The plan was unveiled on 10 November during the conference “Greener and Healthier Lisbon: The Challenges of Air Pollution” at the Calouste Gulbenkian Foundation in Lisbon.

According to Pedro Oliveira, of the Municipal Direction of Environment, Green Structure, Climate and Energy of the city council, the about 200 sensors will be installed in the scope of six projects and placed in several areas of the city, “to know, in detail, the quality of the air” and with the objective to develop “more specific measures”.

According to the presentation, 80 of these sensors will measure NOE (nitrogen dioxide) in various parts of the city for two years, and others to measure atmospheric particles will be placed in CML’s fleet vehicles, on bicycles and in horticulture parks. One hundred of these sensors will also be placed “in Lisbon’s ‘hot spots’ and background areas’ for sampling.

Among the areas, that the municipality plans on monitoring, are the crematoria (Alto de S. João, Olivais I and II and Carnide), considered as an “important sources of pollutants”, the airport surroundings, the air extraction system of the Lisbon Metro and the surroundings of the Lisbon Cruise Terminal.

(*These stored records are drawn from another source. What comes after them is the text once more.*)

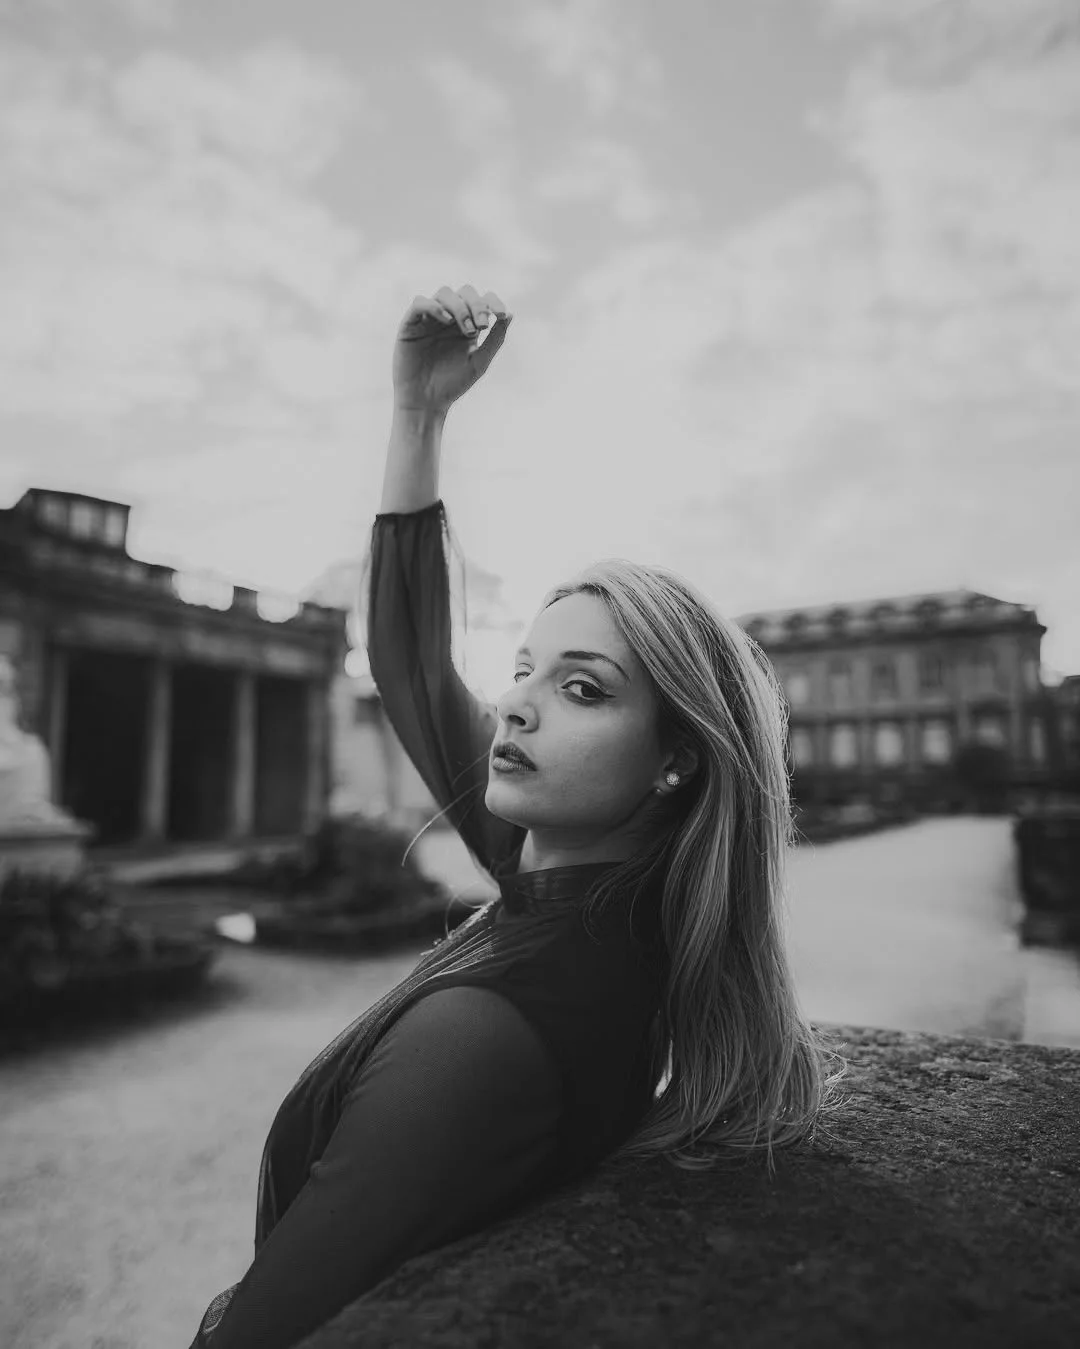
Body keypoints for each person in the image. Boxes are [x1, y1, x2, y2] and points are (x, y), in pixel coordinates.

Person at [188, 284, 848, 1347]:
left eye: (583, 687)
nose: (517, 704)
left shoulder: (488, 1029)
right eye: (523, 668)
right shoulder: (601, 900)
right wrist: (418, 414)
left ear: (676, 762)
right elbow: (413, 661)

Pedro Oliveira considered that, “if people have more information, they will certainly adopt more conscious measures”, so he said that the municipality will also produce maps of distribution of the various pollutants, reactivate the Lisbon Channel to disseminate information on air quality, as well as use the website of the municipality.

According to Dília Jardim, from the Portuguese Environment Agency (APA), an average of 6,000 premature deaths occur every year due to air pollution in Portugal. Worldwide, this figure is seven million deaths per year.

“In Europe, air pollution causes on average more than one thousand premature deaths per day, which is ten times the number of deaths in road accidents. So this is a silent death, while the traffic accident is visible to all of us and shocks us,” he said.